Harvard’s student newspaper garnered criticism this week for hosting an ad on its website for an “Adderall alternative,” aimed at students seeking a study aid from a bottle. The Harvard Crimson, which pulled the ad after it caught the attention of some bloggers, had been plugging ADDTabz, a product from Gentech Pharmaceutical that claims it is designed to “improve cognitive abilities such as memory, concentration, problem solving and critical thinking.” It’s even referred to as a “smart drug” or “study drug” on the Gentech website.

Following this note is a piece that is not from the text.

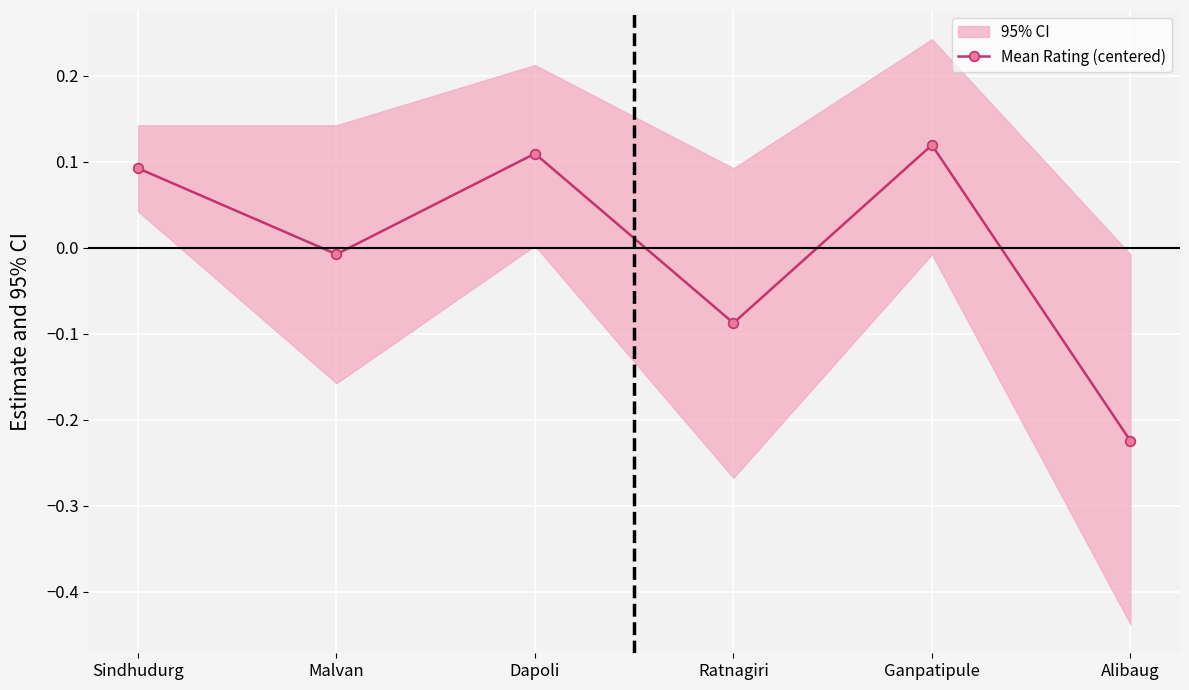

What is the sum of the values at Alibaug and Ganpatipule?

-0.1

News outlets that have reported on the Crimson’s actions are right to wonder how a product billed as an Adderall alternative differs from the prescription attention-disorder drug. In the case of ADDTabz, it’s potentially dangerous. ADDTabz has been found to contain DMAA, an unapproved dietary supplement ingredient that was linked to the deaths of two US soldiers and is banned by numerous countries. The FDA released a consumer warning about the ingredient this spring.
Gentech isn’t limited to just one harmful product; the company’s website markets a phentermine-mimicking supplement called PhenTabz, which also comes in a bottle labeled specifically for “teen weight loss.” This is a buyer-beware scenario to the nth degree because of who the target market is for these two products: young people, just trying to achieve higher grades or a lower BMI. The good news is it doesn’t take much time for consumers to research whether they should stay away from products or websites like these. A wealth of information is publicly accessible from our searchable databases of pharmacy websites and products — including tens of thousands of drugs and dietary supplements.
When we monitor products like ADDTabz and evaluate websites like Gentech Pharmaceutical’s, one of our goals is for the public to know what we know: that some products that claim to be safe could be anything but. Even if they are plugged in a top university’s newspaper.